The 1999 meeting at Villanova was cosponsored by the Middle Atlantic Consortium for Mathematics and Its Applications Throughout the Curriculum (MACMATC), so the day’s theme – mathematical applications throughout the curriculum – is not surprising. The morning session offered 11 workshops, four of which were offered by key members of our section: Annalisa Crannell (F & M), “The mathematics behind depth in drawings”; Joanne Darken (CCP), “Precalculus in the here and now: Payoffs the same semester”; Linda Thiel (Ursinus), “Life’s a risk!”; Dennis DeTurck and Larry Gladney (Penn), “Moments of inertia – Integrated first-year calculus and physics”. The afternoon session featured two keynote addresses – “Comparison with disclosure” by Peter Winkler (Bell Labs) and “Slime molds, tiger bush, and bamboo” by Ben Bolker (Princeton).

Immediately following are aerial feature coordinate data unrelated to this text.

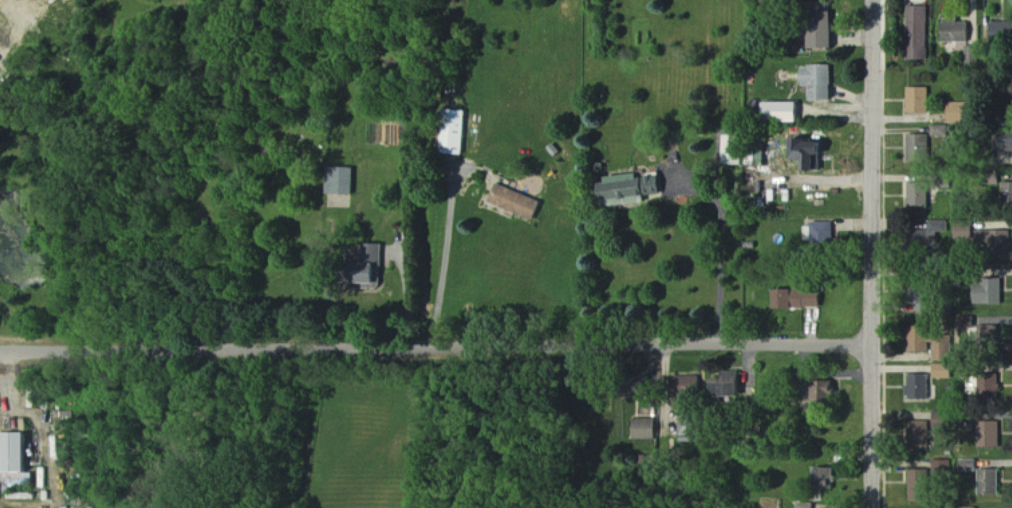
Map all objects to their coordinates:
building: (954, 28)
road: (6, 31)
building: (917, 31)
building: (826, 35)
building: (1001, 35)
building: (971, 53)
building: (822, 83)
building: (918, 98)
building: (956, 111)
building: (785, 113)
building: (938, 129)
building: (455, 133)
building: (1003, 140)
building: (917, 146)
building: (735, 152)
building: (815, 155)
building: (988, 177)
building: (941, 179)
building: (345, 182)
building: (633, 190)
building: (917, 194)
building: (1006, 194)
building: (517, 203)
building: (968, 231)
building: (926, 234)
building: (826, 236)
building: (994, 240)
road: (722, 246)
road: (877, 254)
road: (442, 262)
building: (966, 271)
building: (987, 291)
building: (920, 293)
building: (801, 300)
building: (988, 338)
road: (438, 343)
building: (917, 347)
building: (967, 369)
building: (941, 372)
building: (689, 385)
building: (917, 385)
building: (987, 385)
building: (731, 386)
building: (827, 393)
building: (940, 396)
building: (967, 416)
building: (936, 419)
building: (945, 420)
building: (692, 429)
building: (649, 430)
building: (988, 432)
building: (917, 433)
building: (18, 453)
building: (966, 464)
building: (942, 467)
building: (973, 467)
building: (829, 478)
building: (988, 480)
building: (918, 484)
building: (807, 506)
building: (967, 507)

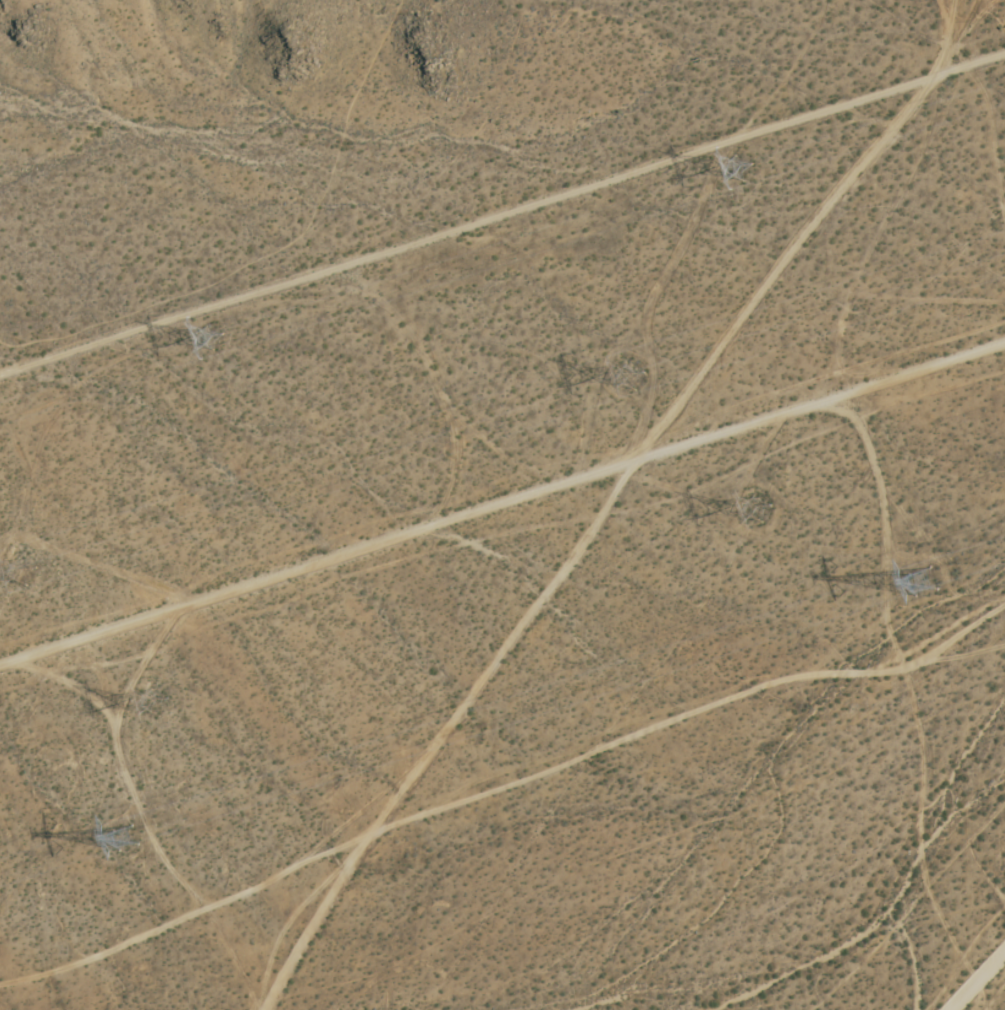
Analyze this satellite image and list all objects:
power tower: (750, 160)
power tower: (219, 339)
power tower: (634, 374)
road: (502, 499)
power tower: (765, 505)
power tower: (30, 563)
power tower: (929, 583)
power tower: (164, 700)
power tower: (130, 841)
road: (982, 986)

The first EPADEL meeting of the third millennium (or the last meeting of the second millennium, depending on your viewpoint) was devoted to statistics. Hence it was not by chance that two of the four speakers were graduates of the host institution, Messiah College. Mark Heise B.A. 1986) spoke on “Statistics and the drug development process”. As senior statistician at SmithKline Beecham Pharmaceuticals, and formerly a statistician at Procter & Gamble Pharmaceuticals, Heise was particularly suited to discuss this topic. Tonya Sharpe King (B.A. 1992) spoke on “The role of the statistician in the academic research hospital setting”. Like Heise, her employment record certainly made her well suited for the task because, after obtaining her Ph.D. in biostatistics, she accepted an assistant professorship in biostatistics at Penn State’s College of Medicine at the Hershey Medical Center.
President Douglas Ensley promised that the 2000 meeting would extend beyond local success stories. He wrote, “The meeting features speakers known nationally through the MAA.” One of the renowned speakers was Laurie Snell, known primarily for his 1950s pioneering work in developing (with John G. Kemeny and Gerald Thompson) the now-standard finite mathematics course and writing the first book on the subject. In his talk Snell discussed his more recent interest, Chance News, an electronic newsletter dealing with current news based on probability and statistics. In the remaining talk, “Applications of MAPLE in the instruction of probability and statistics”, Elliot A. Tanis (Hope College) discussed ways to integrate the Computer Algebra System MAPLE into the instruction of probability and statistics. He also illustrated some procedures that helped to complete the statistical package in MAPLE.